--- INSTRUCTIONS FOR THE TASK ---
What you return should be the lines from the first line of the records below through the line holding "cells of endometrial", unchanged.

━━━

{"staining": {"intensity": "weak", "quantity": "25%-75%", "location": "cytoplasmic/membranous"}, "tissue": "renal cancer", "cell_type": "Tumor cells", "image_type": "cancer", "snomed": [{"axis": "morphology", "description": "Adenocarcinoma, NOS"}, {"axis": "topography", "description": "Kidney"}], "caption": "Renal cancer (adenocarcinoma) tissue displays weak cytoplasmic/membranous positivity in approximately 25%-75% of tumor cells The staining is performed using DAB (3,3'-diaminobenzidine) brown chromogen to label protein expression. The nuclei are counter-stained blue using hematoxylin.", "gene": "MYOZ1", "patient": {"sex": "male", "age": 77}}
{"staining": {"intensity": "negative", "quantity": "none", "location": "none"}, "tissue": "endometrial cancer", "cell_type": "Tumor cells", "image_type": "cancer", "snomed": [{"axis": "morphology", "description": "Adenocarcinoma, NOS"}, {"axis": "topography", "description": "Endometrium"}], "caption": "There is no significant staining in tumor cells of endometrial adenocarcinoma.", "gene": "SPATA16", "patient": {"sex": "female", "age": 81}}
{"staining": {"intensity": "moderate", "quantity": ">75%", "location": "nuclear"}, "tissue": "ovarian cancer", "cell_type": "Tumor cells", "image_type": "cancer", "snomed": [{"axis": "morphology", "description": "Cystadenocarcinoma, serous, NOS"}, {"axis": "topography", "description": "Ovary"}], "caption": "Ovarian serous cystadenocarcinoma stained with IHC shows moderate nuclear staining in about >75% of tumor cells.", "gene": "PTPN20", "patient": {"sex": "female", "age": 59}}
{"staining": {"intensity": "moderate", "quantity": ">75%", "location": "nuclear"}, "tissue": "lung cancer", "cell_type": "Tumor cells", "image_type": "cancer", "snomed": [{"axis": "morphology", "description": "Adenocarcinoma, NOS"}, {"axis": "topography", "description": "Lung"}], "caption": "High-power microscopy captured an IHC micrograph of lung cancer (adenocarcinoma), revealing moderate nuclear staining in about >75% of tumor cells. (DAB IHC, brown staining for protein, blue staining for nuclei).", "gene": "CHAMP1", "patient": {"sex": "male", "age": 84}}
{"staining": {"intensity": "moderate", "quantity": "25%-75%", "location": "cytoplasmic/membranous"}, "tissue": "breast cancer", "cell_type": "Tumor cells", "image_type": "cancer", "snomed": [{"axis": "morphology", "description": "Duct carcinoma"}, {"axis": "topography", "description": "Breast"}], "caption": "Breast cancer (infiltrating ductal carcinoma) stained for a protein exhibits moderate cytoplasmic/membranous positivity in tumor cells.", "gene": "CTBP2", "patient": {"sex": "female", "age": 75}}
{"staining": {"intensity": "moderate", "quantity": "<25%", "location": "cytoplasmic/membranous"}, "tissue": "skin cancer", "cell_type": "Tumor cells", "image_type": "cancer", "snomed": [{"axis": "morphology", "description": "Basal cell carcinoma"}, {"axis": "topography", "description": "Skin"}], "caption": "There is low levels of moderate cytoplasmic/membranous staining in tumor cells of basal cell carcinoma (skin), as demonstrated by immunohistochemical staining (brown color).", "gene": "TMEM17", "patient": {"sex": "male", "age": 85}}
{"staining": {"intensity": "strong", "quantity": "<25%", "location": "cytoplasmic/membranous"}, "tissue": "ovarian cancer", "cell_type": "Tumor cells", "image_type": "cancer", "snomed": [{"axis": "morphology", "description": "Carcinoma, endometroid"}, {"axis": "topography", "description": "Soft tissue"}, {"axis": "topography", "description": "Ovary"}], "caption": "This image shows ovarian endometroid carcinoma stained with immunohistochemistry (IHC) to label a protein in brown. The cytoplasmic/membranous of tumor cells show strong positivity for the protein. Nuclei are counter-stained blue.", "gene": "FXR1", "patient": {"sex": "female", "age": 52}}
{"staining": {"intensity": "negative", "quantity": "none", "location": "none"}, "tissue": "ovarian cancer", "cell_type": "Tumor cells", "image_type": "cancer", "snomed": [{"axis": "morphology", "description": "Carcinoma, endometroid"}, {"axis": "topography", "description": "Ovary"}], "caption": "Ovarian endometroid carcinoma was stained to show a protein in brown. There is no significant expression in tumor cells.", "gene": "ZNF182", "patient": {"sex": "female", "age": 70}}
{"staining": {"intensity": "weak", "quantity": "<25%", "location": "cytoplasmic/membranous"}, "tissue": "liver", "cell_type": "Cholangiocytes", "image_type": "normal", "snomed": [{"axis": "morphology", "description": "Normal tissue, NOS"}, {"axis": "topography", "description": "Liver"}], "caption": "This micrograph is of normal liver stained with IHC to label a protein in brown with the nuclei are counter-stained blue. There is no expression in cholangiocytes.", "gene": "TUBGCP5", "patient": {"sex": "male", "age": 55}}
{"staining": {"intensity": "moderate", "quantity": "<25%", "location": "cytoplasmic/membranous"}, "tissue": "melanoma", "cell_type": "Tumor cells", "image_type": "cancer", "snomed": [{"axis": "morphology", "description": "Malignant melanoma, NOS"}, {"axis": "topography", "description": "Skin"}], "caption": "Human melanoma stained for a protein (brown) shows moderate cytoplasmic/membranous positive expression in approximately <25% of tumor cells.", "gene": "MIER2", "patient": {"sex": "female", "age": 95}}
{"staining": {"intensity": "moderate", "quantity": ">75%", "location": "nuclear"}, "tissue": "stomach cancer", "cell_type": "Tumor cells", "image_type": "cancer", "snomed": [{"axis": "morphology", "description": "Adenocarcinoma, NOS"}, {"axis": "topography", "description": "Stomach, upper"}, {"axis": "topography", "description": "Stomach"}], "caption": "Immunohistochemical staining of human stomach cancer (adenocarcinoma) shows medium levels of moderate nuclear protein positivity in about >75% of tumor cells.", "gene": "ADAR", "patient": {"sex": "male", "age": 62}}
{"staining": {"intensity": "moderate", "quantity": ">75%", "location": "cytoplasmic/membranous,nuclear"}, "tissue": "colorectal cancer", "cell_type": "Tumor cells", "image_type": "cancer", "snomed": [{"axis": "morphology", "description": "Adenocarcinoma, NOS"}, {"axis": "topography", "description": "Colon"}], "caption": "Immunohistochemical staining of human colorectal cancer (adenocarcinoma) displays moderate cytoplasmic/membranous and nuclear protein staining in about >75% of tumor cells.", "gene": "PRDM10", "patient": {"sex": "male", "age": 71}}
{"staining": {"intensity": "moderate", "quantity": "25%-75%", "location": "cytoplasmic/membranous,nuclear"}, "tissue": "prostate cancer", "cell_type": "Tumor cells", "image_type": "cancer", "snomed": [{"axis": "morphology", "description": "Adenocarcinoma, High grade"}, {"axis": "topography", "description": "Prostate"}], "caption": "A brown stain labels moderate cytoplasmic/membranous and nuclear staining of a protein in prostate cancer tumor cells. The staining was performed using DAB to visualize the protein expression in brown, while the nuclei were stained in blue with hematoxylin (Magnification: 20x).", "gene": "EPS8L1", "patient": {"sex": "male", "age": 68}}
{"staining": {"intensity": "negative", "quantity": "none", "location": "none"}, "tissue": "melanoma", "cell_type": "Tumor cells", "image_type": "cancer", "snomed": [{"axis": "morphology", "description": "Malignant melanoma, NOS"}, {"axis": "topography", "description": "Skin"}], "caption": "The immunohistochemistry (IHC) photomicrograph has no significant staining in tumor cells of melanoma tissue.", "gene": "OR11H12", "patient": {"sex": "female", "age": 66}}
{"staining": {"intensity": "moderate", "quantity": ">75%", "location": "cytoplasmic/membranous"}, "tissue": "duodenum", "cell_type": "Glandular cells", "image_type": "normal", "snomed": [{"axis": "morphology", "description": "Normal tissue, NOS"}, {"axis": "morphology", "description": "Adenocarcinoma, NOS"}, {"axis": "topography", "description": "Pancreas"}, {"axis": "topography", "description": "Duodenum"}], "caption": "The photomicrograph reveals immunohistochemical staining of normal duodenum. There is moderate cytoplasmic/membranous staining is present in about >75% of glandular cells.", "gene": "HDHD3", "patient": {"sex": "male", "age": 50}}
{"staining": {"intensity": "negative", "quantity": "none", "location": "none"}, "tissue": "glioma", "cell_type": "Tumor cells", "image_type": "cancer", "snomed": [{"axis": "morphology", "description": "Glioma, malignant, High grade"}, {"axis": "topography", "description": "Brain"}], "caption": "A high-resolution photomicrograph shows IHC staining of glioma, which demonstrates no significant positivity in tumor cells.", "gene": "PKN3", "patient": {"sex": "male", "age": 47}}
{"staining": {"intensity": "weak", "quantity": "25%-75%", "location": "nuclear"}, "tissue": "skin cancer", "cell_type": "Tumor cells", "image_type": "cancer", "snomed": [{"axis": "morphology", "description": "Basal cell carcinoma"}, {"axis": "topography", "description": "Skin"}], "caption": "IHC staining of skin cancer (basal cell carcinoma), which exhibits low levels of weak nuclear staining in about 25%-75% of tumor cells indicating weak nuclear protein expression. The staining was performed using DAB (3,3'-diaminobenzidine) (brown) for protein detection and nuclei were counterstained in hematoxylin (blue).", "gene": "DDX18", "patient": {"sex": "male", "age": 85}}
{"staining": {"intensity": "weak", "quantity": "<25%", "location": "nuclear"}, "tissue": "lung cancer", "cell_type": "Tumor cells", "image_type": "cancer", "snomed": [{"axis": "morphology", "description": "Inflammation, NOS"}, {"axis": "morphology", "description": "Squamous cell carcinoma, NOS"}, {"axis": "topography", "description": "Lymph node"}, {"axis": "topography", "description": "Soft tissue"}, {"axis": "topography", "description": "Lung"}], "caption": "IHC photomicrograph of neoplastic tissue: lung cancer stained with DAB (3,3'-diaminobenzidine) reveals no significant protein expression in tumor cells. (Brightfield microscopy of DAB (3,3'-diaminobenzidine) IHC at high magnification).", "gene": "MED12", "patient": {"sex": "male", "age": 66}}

━━━

--- REPLY ---
{"staining": {"intensity": "weak", "quantity": "25%-75%", "location": "cytoplasmic/membranous"}, "tissue": "renal cancer", "cell_type": "Tumor cells", "image_type": "cancer", "snomed": [{"axis": "morphology", "description": "Adenocarcinoma, NOS"}, {"axis": "topography", "description": "Kidney"}], "caption": "Renal cancer (adenocarcinoma) tissue displays weak cytoplasmic/membranous positivity in approximately 25%-75% of tumor cells The staining is performed using DAB (3,3'-diaminobenzidine) brown chromogen to label protein expression. The nuclei are counter-stained blue using hematoxylin.", "gene": "MYOZ1", "patient": {"sex": "male", "age": 77}}
{"staining": {"intensity": "negative", "quantity": "none", "location": "none"}, "tissue": "endometrial cancer", "cell_type": "Tumor cells", "image_type": "cancer", "snomed": [{"axis": "morphology", "description": "Adenocarcinoma, NOS"}, {"axis": "topography", "description": "Endometrium"}], "caption": "There is no significant staining in tumor cells of endometrial adenocarcinoma.", "gene": "SPATA16", "patient": {"sex": "female", "age": 81}}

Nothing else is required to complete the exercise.